Sophie Truong is the mastermind behind Stitch and Tickle and a 2015 Craft Show artist.
How did you start working with leather? What drew you to this medium?
I'm a mixed media artist and over the last decade, my artwork became more and more tactile and almost inevitably involved stitching. So when I was looking for new ways to make a living a few years back (I had worked at the Museum of Fine Arts, Boston for years, doing product development for their shops), I knew it had to be something that I would make, by hand, and that involved some type of sewing. I experimented with textiles. One day, I couldn't find on the market a purse that I would want, so I decided to make myself a bag with some leather I had in the studio, and Stitch and Tickle was born. I fell in love with the tactile aspect of the material, the fact that it's organic and resistant, and that you could make products that are beautiful, long-lasting and functional.
What were some of your early experiments, and what did you learn from them?

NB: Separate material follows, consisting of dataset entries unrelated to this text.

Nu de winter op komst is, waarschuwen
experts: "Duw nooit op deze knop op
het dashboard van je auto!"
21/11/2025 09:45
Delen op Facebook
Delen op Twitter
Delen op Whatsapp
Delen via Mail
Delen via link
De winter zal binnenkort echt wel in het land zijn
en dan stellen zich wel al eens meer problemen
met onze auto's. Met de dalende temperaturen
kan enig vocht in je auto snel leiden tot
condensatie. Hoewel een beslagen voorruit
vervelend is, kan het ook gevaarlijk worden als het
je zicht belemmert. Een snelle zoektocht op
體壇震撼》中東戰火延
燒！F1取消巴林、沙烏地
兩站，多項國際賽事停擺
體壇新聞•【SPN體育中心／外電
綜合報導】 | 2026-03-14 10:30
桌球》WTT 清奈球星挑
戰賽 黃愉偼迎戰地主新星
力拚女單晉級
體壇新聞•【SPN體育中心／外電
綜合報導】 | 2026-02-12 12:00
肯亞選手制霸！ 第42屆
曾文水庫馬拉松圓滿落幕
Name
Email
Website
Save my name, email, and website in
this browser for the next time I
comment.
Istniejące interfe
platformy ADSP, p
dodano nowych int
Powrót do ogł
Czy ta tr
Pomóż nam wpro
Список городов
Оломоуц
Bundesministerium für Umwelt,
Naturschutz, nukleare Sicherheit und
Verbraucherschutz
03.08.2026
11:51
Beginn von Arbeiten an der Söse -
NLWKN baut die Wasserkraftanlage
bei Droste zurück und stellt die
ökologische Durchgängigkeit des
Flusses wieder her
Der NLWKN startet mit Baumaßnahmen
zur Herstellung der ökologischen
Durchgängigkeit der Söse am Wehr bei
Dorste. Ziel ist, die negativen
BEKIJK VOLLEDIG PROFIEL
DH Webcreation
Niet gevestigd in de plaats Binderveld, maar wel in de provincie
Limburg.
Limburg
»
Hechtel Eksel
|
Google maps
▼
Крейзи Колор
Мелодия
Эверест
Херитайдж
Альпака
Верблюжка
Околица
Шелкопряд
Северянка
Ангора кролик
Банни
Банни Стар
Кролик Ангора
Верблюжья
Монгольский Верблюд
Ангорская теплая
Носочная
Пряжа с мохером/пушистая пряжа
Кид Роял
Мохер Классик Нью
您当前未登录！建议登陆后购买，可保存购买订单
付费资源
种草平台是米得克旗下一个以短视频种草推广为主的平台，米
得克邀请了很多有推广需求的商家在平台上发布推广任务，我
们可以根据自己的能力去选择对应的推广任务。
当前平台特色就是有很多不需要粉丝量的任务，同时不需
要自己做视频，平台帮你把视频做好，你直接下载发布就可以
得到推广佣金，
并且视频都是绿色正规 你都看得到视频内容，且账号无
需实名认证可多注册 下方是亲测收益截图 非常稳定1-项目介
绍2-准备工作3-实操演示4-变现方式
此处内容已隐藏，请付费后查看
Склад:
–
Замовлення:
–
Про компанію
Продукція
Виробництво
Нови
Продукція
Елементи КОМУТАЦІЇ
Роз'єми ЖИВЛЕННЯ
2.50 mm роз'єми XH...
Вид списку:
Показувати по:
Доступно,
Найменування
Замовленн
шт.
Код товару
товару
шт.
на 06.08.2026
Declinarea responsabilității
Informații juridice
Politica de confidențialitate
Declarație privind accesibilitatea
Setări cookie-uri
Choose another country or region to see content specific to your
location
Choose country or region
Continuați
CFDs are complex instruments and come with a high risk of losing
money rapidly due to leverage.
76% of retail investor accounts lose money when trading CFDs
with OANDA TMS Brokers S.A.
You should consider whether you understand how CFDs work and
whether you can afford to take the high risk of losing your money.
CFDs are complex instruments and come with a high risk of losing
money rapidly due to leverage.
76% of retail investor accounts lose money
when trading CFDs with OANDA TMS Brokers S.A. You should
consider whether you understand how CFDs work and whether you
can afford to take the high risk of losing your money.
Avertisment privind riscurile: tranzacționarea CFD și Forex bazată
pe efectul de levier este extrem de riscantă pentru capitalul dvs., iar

I started making bags right away but quickly figured out it wasn't going to be easy without any formal training or equipment. Classes were scarce so I had to research online and in books. I'm pretty much self-taught. The biggest challenge for me was that learning curve as I often felt I was reinventing the wheel. I still use very few machines and that can be challenging when it comes to executing designs for which you need special equipment. But dealing with those limitations has helped me develop my own style. I've always favored things that are simply designed and well made, and that show the hand of the maker.
Another challenge has been sourcing the right leathers. You can have a design in mind but if you don't find the appropriate leather, the bag will come out very different from the initial idea. So I've had to work with that while still developing a style of my own.
What is the sign of highest quality when it comes to leather work? What are some consumer misconceptions about it?
Because leather is an organic material, it comes with some imperfections such as scars, insect bites, stretch marks, etc. Those often remain visible in full grain (top quality) leathers and, in my opinion, add character to the finished product. However, some customers are used to manufactured bags produced by the fashion industry where natural marks are discarded, generating huge waste. I personally want to minimize waste and believe that while doing so, you can still make bags that are beautiful. And I hope to slowly change that misconception about flaws.
What has surprised you about your own work, and/or people's reactions to it?
The most amazing thing has been the customer's response! People have really responded positively to the quality, aesthetic and simplicity of the designs, and their continued support is truly humbling.